- Directed by: Daniela Michel Alexander Kleider
- Cinematography: Steph Ketelhut Alexander Kleider
- Edited by: Daniela Michel Alexander Kleider
- Music by: Eckes Malz
- Distributed by: Neue Visionen
- Release date: 24 September 2026;
- Running time: 96 minutes
- Country: Germany

= Lovebox (film) =

2026 German documentary film

Lovebox is a 2026 German documentary film directed by Alexander Kleider and Daniela Michel. The film was released in Germany on 24 September 2026 by Neue Visionen.

== Synopsis ==

At the AfrikaBurn festival in the South African desert, an international group of friends uses the "Lovebox", a converted trailer where two strangers sit opposite each other without outside distractions. For seven minutes, participants maintain eye contact and answer questions about love and life, eventually sharing personal stories and life-changing experiences.

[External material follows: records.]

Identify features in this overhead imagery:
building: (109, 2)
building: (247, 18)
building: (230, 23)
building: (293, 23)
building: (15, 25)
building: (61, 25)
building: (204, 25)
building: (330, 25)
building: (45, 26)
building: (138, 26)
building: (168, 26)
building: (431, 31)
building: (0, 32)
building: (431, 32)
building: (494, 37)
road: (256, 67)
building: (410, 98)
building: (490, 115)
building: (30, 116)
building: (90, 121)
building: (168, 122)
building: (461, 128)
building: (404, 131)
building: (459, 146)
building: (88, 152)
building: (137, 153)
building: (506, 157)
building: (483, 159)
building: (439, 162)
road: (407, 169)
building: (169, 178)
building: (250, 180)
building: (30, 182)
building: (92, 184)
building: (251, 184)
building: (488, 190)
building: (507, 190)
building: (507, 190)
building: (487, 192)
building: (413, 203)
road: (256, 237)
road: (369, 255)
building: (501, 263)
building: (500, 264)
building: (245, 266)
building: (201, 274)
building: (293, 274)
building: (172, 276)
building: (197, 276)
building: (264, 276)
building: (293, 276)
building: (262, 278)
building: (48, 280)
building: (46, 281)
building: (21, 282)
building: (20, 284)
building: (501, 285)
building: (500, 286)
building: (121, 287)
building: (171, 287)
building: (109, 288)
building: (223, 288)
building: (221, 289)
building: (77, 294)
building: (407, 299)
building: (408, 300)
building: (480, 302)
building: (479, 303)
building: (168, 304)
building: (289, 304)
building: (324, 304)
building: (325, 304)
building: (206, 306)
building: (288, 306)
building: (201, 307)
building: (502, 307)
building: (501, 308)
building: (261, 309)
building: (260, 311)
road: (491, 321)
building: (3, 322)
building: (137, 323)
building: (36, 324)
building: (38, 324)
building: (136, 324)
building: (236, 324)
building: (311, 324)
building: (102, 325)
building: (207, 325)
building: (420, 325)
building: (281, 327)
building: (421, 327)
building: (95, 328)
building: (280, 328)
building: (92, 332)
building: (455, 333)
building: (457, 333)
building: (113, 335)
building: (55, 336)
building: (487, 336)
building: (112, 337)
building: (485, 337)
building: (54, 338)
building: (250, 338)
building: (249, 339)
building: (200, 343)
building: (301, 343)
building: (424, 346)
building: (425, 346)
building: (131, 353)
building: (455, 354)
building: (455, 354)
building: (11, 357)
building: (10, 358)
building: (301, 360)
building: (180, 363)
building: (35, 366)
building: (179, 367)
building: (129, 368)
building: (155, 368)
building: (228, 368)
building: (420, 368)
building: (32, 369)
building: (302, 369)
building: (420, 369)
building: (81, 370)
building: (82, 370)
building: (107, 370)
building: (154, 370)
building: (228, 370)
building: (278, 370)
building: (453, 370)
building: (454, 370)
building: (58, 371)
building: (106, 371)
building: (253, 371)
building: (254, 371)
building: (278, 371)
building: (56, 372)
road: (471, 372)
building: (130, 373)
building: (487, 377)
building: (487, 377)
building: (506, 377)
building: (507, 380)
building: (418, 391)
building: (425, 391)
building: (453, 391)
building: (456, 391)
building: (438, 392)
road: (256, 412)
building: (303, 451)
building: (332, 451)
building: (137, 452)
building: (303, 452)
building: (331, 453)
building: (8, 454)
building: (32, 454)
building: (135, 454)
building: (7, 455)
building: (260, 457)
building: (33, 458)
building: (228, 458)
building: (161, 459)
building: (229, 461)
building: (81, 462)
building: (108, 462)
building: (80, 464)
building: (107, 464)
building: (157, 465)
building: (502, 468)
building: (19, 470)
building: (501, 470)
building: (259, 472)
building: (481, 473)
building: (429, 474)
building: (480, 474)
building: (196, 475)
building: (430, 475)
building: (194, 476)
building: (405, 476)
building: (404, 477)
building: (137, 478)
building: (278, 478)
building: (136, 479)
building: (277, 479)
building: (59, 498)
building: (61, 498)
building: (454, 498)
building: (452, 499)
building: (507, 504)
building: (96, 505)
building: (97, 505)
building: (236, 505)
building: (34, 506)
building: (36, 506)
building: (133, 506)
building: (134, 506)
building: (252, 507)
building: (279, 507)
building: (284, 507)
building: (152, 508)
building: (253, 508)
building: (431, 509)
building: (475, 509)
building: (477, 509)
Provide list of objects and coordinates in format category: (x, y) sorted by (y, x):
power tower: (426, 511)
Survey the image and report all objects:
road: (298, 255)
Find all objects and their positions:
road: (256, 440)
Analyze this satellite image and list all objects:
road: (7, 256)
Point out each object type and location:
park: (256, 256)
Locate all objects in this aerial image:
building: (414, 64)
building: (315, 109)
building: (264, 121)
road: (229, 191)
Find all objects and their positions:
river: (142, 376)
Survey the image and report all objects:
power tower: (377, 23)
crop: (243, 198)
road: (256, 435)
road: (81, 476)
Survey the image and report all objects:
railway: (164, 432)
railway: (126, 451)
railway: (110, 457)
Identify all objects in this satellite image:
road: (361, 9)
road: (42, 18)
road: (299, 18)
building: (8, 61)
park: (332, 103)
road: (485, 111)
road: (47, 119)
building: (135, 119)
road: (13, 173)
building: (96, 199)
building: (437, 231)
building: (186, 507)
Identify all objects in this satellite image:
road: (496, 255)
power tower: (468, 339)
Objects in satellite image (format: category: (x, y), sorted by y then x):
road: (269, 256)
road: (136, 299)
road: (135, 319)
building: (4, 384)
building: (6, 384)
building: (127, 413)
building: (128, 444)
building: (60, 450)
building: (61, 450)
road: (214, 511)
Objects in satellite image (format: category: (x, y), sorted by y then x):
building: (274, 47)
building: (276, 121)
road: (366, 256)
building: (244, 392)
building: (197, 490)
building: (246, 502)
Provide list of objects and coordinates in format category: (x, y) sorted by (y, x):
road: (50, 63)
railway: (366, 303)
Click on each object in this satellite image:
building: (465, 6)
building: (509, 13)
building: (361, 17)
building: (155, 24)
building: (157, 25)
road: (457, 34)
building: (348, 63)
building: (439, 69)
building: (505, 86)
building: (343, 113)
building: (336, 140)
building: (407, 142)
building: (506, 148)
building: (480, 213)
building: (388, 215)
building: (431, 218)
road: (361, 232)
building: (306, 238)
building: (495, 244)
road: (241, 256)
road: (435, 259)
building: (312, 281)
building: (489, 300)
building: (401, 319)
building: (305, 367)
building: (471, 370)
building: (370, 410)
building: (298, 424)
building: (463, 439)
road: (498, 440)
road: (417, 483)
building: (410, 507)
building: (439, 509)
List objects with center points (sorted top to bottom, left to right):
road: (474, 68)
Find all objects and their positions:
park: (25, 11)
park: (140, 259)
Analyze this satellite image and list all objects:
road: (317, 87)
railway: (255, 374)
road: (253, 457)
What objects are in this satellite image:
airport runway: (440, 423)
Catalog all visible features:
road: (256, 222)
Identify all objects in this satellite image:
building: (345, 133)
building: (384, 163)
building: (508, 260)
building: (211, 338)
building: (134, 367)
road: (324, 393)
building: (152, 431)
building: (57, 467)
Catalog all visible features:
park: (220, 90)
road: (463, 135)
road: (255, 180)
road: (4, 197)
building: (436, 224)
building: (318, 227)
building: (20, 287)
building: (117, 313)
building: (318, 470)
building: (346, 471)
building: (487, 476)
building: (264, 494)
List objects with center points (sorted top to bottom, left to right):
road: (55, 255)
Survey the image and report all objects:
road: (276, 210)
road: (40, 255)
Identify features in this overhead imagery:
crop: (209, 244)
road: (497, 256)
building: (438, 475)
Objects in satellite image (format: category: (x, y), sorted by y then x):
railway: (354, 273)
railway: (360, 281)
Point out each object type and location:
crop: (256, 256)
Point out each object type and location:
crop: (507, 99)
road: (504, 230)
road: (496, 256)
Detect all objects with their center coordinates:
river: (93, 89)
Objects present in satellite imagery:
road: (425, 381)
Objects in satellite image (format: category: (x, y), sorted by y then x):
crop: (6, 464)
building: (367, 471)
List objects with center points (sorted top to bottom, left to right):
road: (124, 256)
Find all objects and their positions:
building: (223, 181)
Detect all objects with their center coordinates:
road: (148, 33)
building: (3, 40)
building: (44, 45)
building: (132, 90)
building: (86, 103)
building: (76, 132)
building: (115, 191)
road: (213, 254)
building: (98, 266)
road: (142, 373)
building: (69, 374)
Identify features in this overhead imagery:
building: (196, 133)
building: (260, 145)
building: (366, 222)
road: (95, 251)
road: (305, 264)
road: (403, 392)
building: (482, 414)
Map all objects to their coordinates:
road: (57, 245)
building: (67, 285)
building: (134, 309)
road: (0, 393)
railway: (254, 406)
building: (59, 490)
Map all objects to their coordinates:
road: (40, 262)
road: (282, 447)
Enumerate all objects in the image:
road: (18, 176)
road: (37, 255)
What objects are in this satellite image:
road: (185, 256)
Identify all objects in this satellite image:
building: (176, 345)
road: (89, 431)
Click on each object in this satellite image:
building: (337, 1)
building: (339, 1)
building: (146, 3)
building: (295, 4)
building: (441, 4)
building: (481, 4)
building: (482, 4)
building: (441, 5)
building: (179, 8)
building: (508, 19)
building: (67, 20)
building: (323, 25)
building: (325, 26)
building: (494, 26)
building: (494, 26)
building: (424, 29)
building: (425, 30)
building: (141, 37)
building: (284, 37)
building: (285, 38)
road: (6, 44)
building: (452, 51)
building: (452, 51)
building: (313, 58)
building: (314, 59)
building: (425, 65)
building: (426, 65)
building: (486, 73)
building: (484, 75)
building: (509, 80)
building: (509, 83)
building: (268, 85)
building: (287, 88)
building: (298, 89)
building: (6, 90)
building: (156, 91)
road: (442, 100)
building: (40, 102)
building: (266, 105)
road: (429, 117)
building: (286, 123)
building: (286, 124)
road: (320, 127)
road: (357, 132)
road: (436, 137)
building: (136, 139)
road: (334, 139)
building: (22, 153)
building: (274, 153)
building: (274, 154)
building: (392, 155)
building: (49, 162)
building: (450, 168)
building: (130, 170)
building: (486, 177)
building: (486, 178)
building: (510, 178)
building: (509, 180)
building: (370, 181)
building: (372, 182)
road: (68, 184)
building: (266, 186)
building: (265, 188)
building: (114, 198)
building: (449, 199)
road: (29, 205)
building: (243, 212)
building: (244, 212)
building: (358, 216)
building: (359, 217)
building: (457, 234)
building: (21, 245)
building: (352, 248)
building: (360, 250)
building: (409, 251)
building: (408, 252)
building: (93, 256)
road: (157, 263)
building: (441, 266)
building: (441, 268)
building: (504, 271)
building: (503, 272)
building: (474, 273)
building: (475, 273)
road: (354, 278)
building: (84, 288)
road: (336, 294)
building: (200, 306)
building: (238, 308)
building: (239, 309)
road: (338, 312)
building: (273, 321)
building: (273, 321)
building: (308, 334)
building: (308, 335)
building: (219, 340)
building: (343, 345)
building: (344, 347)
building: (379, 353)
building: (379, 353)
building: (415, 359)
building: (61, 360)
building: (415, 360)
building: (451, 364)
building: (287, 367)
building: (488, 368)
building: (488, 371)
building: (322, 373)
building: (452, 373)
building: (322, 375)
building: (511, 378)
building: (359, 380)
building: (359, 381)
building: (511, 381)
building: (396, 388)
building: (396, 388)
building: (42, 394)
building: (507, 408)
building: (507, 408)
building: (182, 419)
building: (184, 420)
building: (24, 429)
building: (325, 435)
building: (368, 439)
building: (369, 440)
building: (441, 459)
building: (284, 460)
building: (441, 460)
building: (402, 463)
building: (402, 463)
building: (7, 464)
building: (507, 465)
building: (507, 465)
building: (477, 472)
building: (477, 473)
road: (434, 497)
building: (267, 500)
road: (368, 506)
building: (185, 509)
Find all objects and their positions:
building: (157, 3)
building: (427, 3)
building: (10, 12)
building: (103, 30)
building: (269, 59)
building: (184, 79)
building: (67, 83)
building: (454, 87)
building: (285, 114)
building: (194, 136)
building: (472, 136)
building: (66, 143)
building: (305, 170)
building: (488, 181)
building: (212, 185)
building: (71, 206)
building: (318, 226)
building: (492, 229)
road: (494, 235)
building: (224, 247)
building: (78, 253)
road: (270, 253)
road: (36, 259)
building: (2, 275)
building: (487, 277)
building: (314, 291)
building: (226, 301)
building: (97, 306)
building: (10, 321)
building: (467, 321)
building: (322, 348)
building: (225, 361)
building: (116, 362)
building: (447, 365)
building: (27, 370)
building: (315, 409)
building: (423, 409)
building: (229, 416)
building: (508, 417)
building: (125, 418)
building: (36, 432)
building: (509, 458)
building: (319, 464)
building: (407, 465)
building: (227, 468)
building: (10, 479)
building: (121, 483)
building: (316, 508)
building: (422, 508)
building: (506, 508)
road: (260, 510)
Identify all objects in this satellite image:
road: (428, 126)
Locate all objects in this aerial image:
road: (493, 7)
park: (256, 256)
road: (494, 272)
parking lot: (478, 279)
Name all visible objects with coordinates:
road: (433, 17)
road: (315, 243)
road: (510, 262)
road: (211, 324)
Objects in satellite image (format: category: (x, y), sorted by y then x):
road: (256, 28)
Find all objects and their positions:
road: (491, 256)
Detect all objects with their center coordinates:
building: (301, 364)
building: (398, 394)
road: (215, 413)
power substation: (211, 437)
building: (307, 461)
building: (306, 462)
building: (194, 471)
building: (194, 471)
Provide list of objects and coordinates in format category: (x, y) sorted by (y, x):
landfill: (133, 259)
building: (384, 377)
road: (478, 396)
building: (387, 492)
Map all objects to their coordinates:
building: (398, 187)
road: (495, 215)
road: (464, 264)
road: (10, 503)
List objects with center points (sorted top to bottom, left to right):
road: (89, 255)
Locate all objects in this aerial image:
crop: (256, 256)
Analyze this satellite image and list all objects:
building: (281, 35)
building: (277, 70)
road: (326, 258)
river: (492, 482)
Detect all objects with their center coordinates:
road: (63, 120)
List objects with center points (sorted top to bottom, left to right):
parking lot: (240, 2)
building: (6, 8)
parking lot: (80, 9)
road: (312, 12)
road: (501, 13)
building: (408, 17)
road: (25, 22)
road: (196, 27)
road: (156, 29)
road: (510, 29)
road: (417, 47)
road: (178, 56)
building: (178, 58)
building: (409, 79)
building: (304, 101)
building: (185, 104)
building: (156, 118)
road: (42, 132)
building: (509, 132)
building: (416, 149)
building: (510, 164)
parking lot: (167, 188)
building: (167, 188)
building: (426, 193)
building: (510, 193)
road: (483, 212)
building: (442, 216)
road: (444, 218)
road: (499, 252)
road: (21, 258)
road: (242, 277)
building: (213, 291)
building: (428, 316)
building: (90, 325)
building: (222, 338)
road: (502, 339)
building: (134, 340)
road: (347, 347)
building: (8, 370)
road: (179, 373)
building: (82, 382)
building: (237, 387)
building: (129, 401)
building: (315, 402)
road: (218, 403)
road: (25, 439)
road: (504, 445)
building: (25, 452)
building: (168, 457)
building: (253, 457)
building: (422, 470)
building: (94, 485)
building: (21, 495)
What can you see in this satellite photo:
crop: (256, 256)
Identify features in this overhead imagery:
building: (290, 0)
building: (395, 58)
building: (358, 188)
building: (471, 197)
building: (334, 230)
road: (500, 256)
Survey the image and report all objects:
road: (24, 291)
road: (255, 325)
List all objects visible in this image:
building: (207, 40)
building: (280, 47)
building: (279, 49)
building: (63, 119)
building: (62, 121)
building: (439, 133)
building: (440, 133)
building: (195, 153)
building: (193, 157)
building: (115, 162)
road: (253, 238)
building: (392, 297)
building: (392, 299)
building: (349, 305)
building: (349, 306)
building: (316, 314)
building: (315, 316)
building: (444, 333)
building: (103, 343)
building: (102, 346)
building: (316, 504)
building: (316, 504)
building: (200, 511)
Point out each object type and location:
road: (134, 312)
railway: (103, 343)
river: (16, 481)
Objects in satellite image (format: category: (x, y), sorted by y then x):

The film also introduces some of the 13 people behind the experiment, including Eric van Lente, who provides the voiceover narration.

== Production ==

Lovebox was produced by DOK-WERK filmkooperative. It was directed by Daniela Michel and Alexander Kleider, with cinematography by Steph Ketelhut and music by Eckes Malz.

== Release ==

Lovebox was released theatrically in Germany on 24 September 2026 by Neue Visionen.

== Reception ==

Josef Grübl of the Süddeutsche Zeitung wrote that the film was "very artistic" and described Lovebox as a social experiment about openness and closeness.

Björn Schneider of Programmkino.de noted that the filmmakers did not judge or interfere in the experiment and called the documentary a plea for more openness and understanding between people.